Take a look at this:
(base) hostname:/path/to/directory username$ conda activate python2.7
(python2.7) hostname:/path/to/directory username$ echo '{"a":"b"}' > out.json
(python2.7) hostname:/path/to/directory username$ python
Python 2.7.15 |Anaconda, Inc.| (default, Dec 14 2018, 13:10:39)
[GCC 4.2.1 Compatible Clang 4.0.1 (tags/RELEASE_401/final)] on darwin
Type "help", "copyright", "credits" or "license" for more information.
>>> import json
>>> json.load(open('out.json'))
{u'a': u'b'}
>>>
When json
reads a JSON file into a Python dictionary, it casts keys and
values to Unicode. You can specify the encoding you want in the method call as
detailed in the documentation for
json.load
, but it
doesn't seem to make a difference:
>>> json.load(open('out.json'), encoding='ascii')
{u'a': u'b'}
>>> json.load(open('out.json'), encoding='ASCII')
{u'a': u'b'}
So there we have it. The Python 2 standard library disagrees with Python 2 about
what the standard encoding should be. I guess I should not have been too
surprised. Python 2.7.x has been maintained for so long since new features
actually came out for Python 2, that its primary purpose has mostly been holding
the line until people move to Python 3. Maybe if legacy Python 2 services needed
to communicate with newer Python 3 services, this could be useful. It could also
be an issue of what tool I used in order to write the JSON file (in this case, a
third-party IDE called VS Code). If Unicode
was used to write the JSON file, the load
command may ignore an invalid
encoding argument. Still, it seems rather incongruous for the standard library
to fracture something as fundamental as default encodings, and it seems on the
standard library to handle encoding translations for something as common as
JSON, as it is a low-level action.
The solution to this problem was rather simple: traverse the entire Python
dictionary after reading from a JSON file, and cast the strings within to the
default encoding of the program. In Python 3, this would keep the encoding as
Unicode; in Python 2, it would cast it to the native str
type.
This brushfire took about three weeks to fix, from first encounter to final patch commit. I think this is the first bug that is seared into my brain, because of how unexpected it was.

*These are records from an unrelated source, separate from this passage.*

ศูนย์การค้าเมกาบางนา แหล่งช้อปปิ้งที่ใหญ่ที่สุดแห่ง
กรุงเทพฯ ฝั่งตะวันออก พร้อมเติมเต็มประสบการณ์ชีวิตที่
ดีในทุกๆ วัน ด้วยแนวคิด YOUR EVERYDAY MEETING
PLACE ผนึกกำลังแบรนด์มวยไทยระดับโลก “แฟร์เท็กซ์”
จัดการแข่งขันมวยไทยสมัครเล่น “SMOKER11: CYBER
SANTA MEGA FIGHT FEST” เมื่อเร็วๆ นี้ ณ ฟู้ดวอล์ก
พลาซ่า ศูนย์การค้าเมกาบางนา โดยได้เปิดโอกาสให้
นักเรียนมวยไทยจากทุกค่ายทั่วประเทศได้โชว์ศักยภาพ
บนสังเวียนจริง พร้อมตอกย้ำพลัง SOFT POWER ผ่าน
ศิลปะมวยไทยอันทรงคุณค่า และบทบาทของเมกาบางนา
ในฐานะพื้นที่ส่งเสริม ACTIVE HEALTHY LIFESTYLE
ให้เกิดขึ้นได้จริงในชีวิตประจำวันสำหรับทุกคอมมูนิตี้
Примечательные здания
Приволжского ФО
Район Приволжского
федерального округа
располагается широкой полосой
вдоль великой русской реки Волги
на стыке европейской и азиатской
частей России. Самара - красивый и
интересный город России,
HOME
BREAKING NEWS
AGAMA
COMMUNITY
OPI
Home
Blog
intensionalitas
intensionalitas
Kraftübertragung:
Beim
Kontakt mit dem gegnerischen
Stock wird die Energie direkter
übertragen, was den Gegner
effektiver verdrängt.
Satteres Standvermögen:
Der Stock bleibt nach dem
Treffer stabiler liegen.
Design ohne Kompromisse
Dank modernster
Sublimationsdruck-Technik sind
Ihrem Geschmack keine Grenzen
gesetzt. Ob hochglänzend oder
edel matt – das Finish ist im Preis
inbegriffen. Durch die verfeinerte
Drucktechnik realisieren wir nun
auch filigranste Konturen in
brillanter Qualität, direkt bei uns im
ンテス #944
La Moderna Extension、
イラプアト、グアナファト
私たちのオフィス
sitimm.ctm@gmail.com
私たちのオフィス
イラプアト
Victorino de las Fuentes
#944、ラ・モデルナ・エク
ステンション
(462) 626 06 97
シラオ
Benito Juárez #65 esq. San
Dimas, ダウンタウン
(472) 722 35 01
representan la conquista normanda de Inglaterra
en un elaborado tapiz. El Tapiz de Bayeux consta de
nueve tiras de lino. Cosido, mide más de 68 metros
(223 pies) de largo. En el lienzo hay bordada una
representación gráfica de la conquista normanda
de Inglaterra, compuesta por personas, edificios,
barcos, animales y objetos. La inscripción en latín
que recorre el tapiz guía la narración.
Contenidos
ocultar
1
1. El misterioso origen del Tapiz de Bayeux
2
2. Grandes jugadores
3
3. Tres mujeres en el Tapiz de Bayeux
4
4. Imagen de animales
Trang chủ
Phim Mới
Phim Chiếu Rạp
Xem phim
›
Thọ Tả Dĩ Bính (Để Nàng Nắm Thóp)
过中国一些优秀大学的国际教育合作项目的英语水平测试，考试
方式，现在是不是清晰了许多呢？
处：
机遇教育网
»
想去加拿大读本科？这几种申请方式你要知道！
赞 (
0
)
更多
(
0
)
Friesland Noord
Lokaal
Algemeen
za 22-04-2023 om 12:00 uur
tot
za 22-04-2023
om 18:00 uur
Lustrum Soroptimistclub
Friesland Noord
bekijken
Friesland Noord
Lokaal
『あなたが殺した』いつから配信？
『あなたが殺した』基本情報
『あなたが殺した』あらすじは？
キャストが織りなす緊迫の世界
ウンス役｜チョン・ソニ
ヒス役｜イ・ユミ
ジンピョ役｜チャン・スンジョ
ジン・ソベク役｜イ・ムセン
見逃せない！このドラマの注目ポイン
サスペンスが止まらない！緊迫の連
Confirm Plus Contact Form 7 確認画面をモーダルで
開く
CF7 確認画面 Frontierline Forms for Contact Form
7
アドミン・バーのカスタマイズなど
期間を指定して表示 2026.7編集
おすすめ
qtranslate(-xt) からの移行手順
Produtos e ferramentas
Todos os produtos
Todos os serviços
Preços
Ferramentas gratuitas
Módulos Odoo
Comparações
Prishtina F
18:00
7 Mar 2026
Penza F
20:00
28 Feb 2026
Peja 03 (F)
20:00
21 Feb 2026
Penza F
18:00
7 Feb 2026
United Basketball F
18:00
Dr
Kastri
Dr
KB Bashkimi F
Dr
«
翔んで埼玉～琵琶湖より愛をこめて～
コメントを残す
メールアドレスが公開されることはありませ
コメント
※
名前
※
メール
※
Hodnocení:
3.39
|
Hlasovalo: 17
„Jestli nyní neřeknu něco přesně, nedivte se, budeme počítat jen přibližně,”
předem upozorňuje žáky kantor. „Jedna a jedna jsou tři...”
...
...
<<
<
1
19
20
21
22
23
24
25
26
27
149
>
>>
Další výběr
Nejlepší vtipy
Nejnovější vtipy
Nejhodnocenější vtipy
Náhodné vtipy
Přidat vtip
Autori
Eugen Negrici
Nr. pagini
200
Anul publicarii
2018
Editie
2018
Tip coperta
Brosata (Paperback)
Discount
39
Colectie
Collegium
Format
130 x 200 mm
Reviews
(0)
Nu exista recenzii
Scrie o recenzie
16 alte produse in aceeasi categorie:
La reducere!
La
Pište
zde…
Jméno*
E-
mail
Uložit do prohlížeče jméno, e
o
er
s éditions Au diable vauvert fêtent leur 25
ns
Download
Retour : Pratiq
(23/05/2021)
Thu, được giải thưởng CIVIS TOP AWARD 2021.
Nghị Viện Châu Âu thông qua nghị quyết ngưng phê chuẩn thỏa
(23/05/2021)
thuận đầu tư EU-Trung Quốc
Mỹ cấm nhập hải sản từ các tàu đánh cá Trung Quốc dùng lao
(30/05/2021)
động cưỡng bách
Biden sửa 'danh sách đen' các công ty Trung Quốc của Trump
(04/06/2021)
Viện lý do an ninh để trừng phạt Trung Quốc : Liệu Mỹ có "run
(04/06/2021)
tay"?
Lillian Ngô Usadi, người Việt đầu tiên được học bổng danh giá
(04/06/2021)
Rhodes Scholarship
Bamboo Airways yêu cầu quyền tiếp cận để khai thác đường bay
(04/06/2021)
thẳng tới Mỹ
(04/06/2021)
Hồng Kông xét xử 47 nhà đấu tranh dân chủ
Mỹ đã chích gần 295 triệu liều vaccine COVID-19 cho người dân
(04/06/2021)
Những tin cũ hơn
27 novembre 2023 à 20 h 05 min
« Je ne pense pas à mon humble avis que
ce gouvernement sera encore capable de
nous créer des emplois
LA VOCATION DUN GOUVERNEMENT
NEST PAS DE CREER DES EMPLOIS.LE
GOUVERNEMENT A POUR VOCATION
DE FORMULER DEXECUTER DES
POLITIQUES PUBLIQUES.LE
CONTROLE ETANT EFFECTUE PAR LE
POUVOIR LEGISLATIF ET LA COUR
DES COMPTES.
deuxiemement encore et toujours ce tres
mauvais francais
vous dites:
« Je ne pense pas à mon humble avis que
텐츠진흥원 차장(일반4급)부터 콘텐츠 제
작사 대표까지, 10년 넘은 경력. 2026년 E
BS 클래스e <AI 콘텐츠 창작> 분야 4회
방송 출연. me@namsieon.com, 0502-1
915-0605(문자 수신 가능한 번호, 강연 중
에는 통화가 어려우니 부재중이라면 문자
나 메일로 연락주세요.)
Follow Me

So, what did I learn in this whole experience?
-
How data is stored is way different from how it is displayed: I've had a number of other encoding run-ins since this bug, but none have really bit me as hard. Nowadays, I assume the byte array description to be the source of truth, and not what I see on my monitor. For an ETL tool, not assuming encodings is an important step forward to bettering compatibility with enterprise systems.
-
Just because you created it, doesn't mean you understand it: I created the JSON files but didn't understand how the test harness processed it. In this sense, the problem came up from behind. Double check that your work passes muster before exploring other failure conditions.
-
Keep your development and prodction environments as similar as possible: One reason I did not catch this error during development was because I used an entirely different version of Python in the distribution. Since the same test passed on development and during manual runs on distribution, it appeared as a transient issue, and given the pile of bugs existing with an ETL tool, the priority of the bug fell accordingly, making it more difficult to follow up on. When the distribution began using Python 3.x, compatibility errors dropped off.